In our hospital, thanks to close cooperation between the Ophthalmology and Radiology Units, many patients benefit from ultrasound examinations performed by trained radiologists. In our experience disorders of the posterior layers of the eyeball were the diseases detected with greater frequency (20 cases). However, sonography was revealed to be an important adjuvant in detecting other groups of ocular diseases, such as cataracts, lesions of the anterior chamber, hemovitreous, neoplastic lesions, macular degenerations, congenital diseases and inflammatory pathologies.

Therefore, we consider scan ophthalmic ultrasonography to be an important adjuvant for the clinical assessment of various ocular and orbital diseases. With understanding of the indications for ultrasonography and proper examination technique, one can gather a vast amount of information not possible with clinical examination alone. In addition to the usual A-mode technique (pen-probe US) performed by ophthalmologists, the B-mode technique can provide a good anatomical background and the Doppler tools are essential in confirming several diseases like choroidal detachment, melanoma vs. melanocytoma, and arterial occlusion. The A-mode technique can be used for IOL (intraocular lens) calculation in cataract surgery and for differential diagnosis in suspected melanoma, owing to its own typical ecographic pattern.
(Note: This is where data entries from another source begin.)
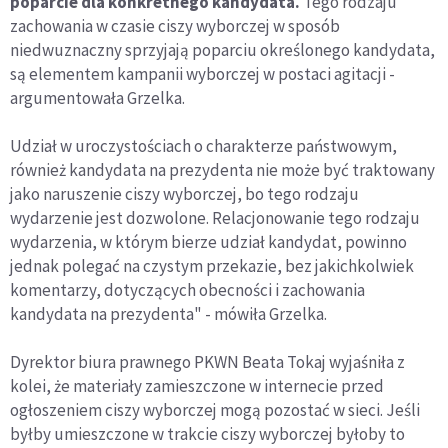
poparcie dla konkretnego kandydata.
Tego rodzaju
zachowania w czasie ciszy wyborczej w sposób
niedwuznaczny sprzyjają poparciu określonego kandydata,
są elementem kampanii wyborczej w postaci agitacji -
argumentowała Grzelka.
Udział w uroczystościach o charakterze państwowym,
również kandydata na prezydenta nie może być traktowany
jako naruszenie ciszy wyborczej, bo tego rodzaju
wydarzenie jest dozwolone. Relacjonowanie tego rodzaju
wydarzenia, w którym bierze udział kandydat, powinno
jednak polegać na czystym przekazie, bez jakichkolwiek
komentarzy, dotyczących obecności i zachowania
kandydata na prezydenta" - mówiła Grzelka.
Dyrektor biura prawnego PKWN Beata Tokaj wyjaśniła z
kolei, że materiały zamieszczone w internecie przed
ogłoszeniem ciszy wyborczej mogą pozostać w sieci. Jeśli
byłby umieszczone w trakcie ciszy wyborczej byłoby to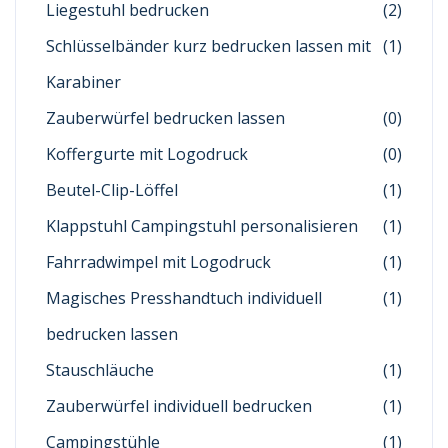
Liegestuhl bedrucken
(2)
Schlüsselbänder kurz bedrucken lassen mit
(1)
Karabiner
Zauberwürfel bedrucken lassen
(0)
Koffergurte mit Logodruck
(0)
Beutel-Clip-Löffel
(1)
Klappstuhl Campingstuhl personalisieren
(1)
Fahrradwimpel mit Logodruck
(1)
Magisches Presshandtuch individuell
(1)
bedrucken lassen
Stauschläuche
(1)
Zauberwürfel individuell bedrucken
(1)
Campingstühle
(1)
However, B-mode is the most used technique because it provides a good sensitivity and specificity, even if it’s operator-dependent. B-mode ecography is required every time the vitreous chamber and the retina are not visible; for example, in cases of very mature cataracts, hemovitreous, corneal opacities, blood or pus in the anterior chamber (traumas, herpes keratitis, endophthalmitis) and lesions of uncertain nature for a differential diagnosis. Sometimes B-mode ecography can be useful for better characterization of a lesion of the posterior segment of the eye, such as retinal detachment, partial hemovitreous, diabetic retinopathy, suspected melanomas, and foreign bodies (especially for metallic bodies where the MRI can’t be used).

In cases of facial or cranial trauma (especially of the frontal or parietal region), B-mode ecography and CT can be used together to detect lesions of the eye and orbit. Patients with retinal/choroidal detachment and/or associated masses, in whom findings on conventional grayscale and Doppler modes are equivocal, can be submitted to contrast-enhanced ultrasound (CEUS). CEUS can be used as a problem-solving technique when conventional ultrasound modes are not diagnostic for retinal/choroidal detachment and when intraocular lumps cannot be characterized as tumor or non-tumor masses on conventional modes [11].

Conflict of interest

Gerardo Dessi, Eduardo Ferrer Lahuerta, Fabrizio Giorgio Puce, Luis Humberto Ros Mendoza, Teseo Stefanini, Ilan Rosenberg, Alberto Del Prato, Michela Perinetti, Alessandro Villa declare that they have no conflict of interest.

Informed consent

All procedures followed were in accordance with the ethical standards of the responsible committee on human experimentation (institutional and national) and with the Helsinki Declaration of 1975, as revised in 2000 (5). All patients provided written informed consent to enrolment in the study and to the inclusion in this article of information that could potentially lead to their identification.

Human and animal studies

The study conducted in accordance with all institutional and national guidelines for the care and use of laboratory animals.